-- Opening Marker --

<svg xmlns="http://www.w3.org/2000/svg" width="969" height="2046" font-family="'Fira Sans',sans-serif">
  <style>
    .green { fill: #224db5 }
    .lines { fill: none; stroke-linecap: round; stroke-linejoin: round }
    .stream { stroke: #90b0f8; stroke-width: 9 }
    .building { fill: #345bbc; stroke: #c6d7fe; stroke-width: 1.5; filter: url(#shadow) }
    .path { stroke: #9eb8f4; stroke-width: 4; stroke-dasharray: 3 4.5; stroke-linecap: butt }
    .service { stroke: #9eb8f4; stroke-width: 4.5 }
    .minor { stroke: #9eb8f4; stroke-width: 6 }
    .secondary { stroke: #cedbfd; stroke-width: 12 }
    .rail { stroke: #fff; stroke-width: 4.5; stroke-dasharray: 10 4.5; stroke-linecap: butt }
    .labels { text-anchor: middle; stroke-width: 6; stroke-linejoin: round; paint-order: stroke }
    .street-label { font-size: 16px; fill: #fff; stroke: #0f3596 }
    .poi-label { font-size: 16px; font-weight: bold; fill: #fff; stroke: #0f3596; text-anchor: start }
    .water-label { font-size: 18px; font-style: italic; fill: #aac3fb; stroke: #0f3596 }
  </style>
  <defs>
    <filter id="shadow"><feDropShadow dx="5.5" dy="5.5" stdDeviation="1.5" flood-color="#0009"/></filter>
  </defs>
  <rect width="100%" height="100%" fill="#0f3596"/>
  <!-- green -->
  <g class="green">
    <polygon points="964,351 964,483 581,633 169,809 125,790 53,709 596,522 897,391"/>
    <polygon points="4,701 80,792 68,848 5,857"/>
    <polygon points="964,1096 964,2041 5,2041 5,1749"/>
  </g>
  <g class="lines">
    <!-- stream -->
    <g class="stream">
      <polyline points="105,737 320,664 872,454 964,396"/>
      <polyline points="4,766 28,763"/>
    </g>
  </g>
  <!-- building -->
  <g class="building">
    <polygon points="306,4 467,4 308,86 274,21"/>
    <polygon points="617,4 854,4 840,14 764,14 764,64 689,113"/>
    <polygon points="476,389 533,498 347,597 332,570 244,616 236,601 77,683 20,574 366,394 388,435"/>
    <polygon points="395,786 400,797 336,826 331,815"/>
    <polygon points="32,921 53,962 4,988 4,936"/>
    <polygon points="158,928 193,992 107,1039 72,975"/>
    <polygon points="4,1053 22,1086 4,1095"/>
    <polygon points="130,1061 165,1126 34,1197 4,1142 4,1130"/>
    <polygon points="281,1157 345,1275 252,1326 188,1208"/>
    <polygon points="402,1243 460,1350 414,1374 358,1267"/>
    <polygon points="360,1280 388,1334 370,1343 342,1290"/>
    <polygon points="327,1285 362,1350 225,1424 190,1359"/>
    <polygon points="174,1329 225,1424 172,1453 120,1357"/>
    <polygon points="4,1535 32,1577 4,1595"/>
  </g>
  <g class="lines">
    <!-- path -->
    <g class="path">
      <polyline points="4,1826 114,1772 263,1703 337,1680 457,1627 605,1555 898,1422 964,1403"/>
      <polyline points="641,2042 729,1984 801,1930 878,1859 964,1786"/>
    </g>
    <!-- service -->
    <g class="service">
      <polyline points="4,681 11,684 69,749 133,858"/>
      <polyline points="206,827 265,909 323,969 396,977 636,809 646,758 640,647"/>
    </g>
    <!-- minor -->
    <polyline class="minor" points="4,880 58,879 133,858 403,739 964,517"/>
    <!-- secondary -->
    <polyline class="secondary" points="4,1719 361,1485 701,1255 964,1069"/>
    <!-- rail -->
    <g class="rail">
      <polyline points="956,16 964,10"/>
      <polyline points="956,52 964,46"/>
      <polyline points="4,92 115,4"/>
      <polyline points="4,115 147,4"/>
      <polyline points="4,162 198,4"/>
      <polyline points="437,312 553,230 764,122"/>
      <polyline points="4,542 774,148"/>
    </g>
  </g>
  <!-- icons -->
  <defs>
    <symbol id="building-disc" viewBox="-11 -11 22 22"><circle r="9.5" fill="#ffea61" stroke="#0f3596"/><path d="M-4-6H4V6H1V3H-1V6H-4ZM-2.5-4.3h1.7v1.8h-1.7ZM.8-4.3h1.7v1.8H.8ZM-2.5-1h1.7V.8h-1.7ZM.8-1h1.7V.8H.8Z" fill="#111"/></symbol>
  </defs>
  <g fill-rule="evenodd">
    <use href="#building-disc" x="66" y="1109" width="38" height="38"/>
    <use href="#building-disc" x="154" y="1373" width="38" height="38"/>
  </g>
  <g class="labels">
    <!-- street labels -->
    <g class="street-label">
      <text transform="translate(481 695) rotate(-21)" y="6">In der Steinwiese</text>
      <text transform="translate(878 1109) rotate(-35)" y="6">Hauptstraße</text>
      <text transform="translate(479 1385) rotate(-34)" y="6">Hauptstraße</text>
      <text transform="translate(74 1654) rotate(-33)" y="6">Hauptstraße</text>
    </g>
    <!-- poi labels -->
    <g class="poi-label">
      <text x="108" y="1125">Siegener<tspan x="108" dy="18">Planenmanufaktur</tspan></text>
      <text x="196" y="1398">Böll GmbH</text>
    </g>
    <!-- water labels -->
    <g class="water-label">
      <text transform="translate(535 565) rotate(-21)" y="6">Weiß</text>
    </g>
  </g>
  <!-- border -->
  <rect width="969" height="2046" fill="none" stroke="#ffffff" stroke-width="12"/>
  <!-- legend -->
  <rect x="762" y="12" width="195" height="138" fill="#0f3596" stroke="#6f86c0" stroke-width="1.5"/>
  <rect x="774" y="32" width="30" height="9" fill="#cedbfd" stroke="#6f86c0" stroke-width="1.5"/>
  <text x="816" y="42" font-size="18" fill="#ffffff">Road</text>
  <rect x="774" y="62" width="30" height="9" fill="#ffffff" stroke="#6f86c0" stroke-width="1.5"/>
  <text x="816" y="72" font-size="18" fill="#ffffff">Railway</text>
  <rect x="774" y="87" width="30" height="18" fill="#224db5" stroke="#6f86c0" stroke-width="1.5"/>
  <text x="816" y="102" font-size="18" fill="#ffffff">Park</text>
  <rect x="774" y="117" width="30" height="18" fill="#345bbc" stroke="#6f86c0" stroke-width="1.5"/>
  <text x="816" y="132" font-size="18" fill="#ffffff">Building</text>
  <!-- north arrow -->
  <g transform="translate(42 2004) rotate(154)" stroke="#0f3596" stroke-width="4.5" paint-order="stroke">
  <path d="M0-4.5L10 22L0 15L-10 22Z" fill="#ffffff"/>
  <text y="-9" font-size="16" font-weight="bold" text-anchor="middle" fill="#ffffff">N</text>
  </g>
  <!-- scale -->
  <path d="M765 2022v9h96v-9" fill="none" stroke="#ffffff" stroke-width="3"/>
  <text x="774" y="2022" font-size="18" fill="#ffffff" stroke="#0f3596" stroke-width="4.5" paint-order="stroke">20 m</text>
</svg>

-- Closing Marker --

In your answer, print every entry exactly as it appears.

■ **COMPLETED TASK**:
<svg xmlns="http://www.w3.org/2000/svg" width="969" height="2046" font-family="'Fira Sans',sans-serif">
  <style>
    .green { fill: #224db5 }
    .lines { fill: none; stroke-linecap: round; stroke-linejoin: round }
    .stream { stroke: #90b0f8; stroke-width: 9 }
    .building { fill: #345bbc; stroke: #c6d7fe; stroke-width: 1.5; filter: url(#shadow) }
    .path { stroke: #9eb8f4; stroke-width: 4; stroke-dasharray: 3 4.5; stroke-linecap: butt }
    .service { stroke: #9eb8f4; stroke-width: 4.5 }
    .minor { stroke: #9eb8f4; stroke-width: 6 }
    .secondary { stroke: #cedbfd; stroke-width: 12 }
    .rail { stroke: #fff; stroke-width: 4.5; stroke-dasharray: 10 4.5; stroke-linecap: butt }
    .labels { text-anchor: middle; stroke-width: 6; stroke-linejoin: round; paint-order: stroke }
    .street-label { font-size: 16px; fill: #fff; stroke: #0f3596 }
    .poi-label { font-size: 16px; font-weight: bold; fill: #fff; stroke: #0f3596; text-anchor: start }
    .water-label { font-size: 18px; font-style: italic; fill: #aac3fb; stroke: #0f3596 }
  </style>
  <defs>
    <filter id="shadow"><feDropShadow dx="5.5" dy="5.5" stdDeviation="1.5" flood-color="#0009"/></filter>
  </defs>
  <rect width="100%" height="100%" fill="#0f3596"/>
  <!-- green -->
  <g class="green">
    <polygon points="964,351 964,483 581,633 169,809 125,790 53,709 596,522 897,391"/>
    <polygon points="4,701 80,792 68,848 5,857"/>
    <polygon points="964,1096 964,2041 5,2041 5,1749"/>
  </g>
  <g class="lines">
    <!-- stream -->
    <g class="stream">
      <polyline points="105,737 320,664 872,454 964,396"/>
      <polyline points="4,766 28,763"/>
    </g>
  </g>
  <!-- building -->
  <g class="building">
    <polygon points="306,4 467,4 308,86 274,21"/>
    <polygon points="617,4 854,4 840,14 764,14 764,64 689,113"/>
    <polygon points="476,389 533,498 347,597 332,570 244,616 236,601 77,683 20,574 366,394 388,435"/>
    <polygon points="395,786 400,797 336,826 331,815"/>
    <polygon points="32,921 53,962 4,988 4,936"/>
    <polygon points="158,928 193,992 107,1039 72,975"/>
    <polygon points="4,1053 22,1086 4,1095"/>
    <polygon points="130,1061 165,1126 34,1197 4,1142 4,1130"/>
    <polygon points="281,1157 345,1275 252,1326 188,1208"/>
    <polygon points="402,1243 460,1350 414,1374 358,1267"/>
    <polygon points="360,1280 388,1334 370,1343 342,1290"/>
    <polygon points="327,1285 362,1350 225,1424 190,1359"/>
    <polygon points="174,1329 225,1424 172,1453 120,1357"/>
    <polygon points="4,1535 32,1577 4,1595"/>
  </g>
  <g class="lines">
    <!-- path -->
    <g class="path">
      <polyline points="4,1826 114,1772 263,1703 337,1680 457,1627 605,1555 898,1422 964,1403"/>
      <polyline points="641,2042 729,1984 801,1930 878,1859 964,1786"/>
    </g>
    <!-- service -->
    <g class="service">
      <polyline points="4,681 11,684 69,749 133,858"/>
      <polyline points="206,827 265,909 323,969 396,977 636,809 646,758 640,647"/>
    </g>
    <!-- minor -->
    <polyline class="minor" points="4,880 58,879 133,858 403,739 964,517"/>
    <!-- secondary -->
    <polyline class="secondary" points="4,1719 361,1485 701,1255 964,1069"/>
    <!-- rail -->
    <g class="rail">
      <polyline points="956,16 964,10"/>
      <polyline points="956,52 964,46"/>
      <polyline points="4,92 115,4"/>
      <polyline points="4,115 147,4"/>
      <polyline points="4,162 198,4"/>
      <polyline points="437,312 553,230 764,122"/>
      <polyline points="4,542 774,148"/>
    </g>
  </g>
  <!-- icons -->
  <defs>
    <symbol id="building-disc" viewBox="-11 -11 22 22"><circle r="9.5" fill="#ffea61" stroke="#0f3596"/><path d="M-4-6H4V6H1V3H-1V6H-4ZM-2.5-4.3h1.7v1.8h-1.7ZM.8-4.3h1.7v1.8H.8ZM-2.5-1h1.7V.8h-1.7ZM.8-1h1.7V.8H.8Z" fill="#111"/></symbol>
  </defs>
  <g fill-rule="evenodd">
    <use href="#building-disc" x="66" y="1109" width="38" height="38"/>
    <use href="#building-disc" x="154" y="1373" width="38" height="38"/>
  </g>
  <g class="labels">
    <!-- street labels -->
    <g class="street-label">
      <text transform="translate(481 695) rotate(-21)" y="6">In der Steinwiese</text>
      <text transform="translate(878 1109) rotate(-35)" y="6">Hauptstraße</text>
      <text transform="translate(479 1385) rotate(-34)" y="6">Hauptstraße</text>
      <text transform="translate(74 1654) rotate(-33)" y="6">Hauptstraße</text>
    </g>
    <!-- poi labels -->
    <g class="poi-label">
      <text x="108" y="1125">Siegener<tspan x="108" dy="18">Planenmanufaktur</tspan></text>
      <text x="196" y="1398">Böll GmbH</text>
    </g>
    <!-- water labels -->
    <g class="water-label">
      <text transform="translate(535 565) rotate(-21)" y="6">Weiß</text>
    </g>
  </g>
  <!-- border -->
  <rect width="969" height="2046" fill="none" stroke="#ffffff" stroke-width="12"/>
  <!-- legend -->
  <rect x="762" y="12" width="195" height="138" fill="#0f3596" stroke="#6f86c0" stroke-width="1.5"/>
  <rect x="774" y="32" width="30" height="9" fill="#cedbfd" stroke="#6f86c0" stroke-width="1.5"/>
  <text x="816" y="42" font-size="18" fill="#ffffff">Road</text>
  <rect x="774" y="62" width="30" height="9" fill="#ffffff" stroke="#6f86c0" stroke-width="1.5"/>
  <text x="816" y="72" font-size="18" fill="#ffffff">Railway</text>
  <rect x="774" y="87" width="30" height="18" fill="#224db5" stroke="#6f86c0" stroke-width="1.5"/>
  <text x="816" y="102" font-size="18" fill="#ffffff">Park</text>
  <rect x="774" y="117" width="30" height="18" fill="#345bbc" stroke="#6f86c0" stroke-width="1.5"/>
  <text x="816" y="132" font-size="18" fill="#ffffff">Building</text>
  <!-- north arrow -->
  <g transform="translate(42 2004) rotate(154)" stroke="#0f3596" stroke-width="4.5" paint-order="stroke">
  <path d="M0-4.5L10 22L0 15L-10 22Z" fill="#ffffff"/>
  <text y="-9" font-size="16" font-weight="bold" text-anchor="middle" fill="#ffffff">N</text>
  </g>
  <!-- scale -->
  <path d="M765 2022v9h96v-9" fill="none" stroke="#ffffff" stroke-width="3"/>
  <text x="774" y="2022" font-size="18" fill="#ffffff" stroke="#0f3596" stroke-width="4.5" paint-order="stroke">20 m</text>
</svg>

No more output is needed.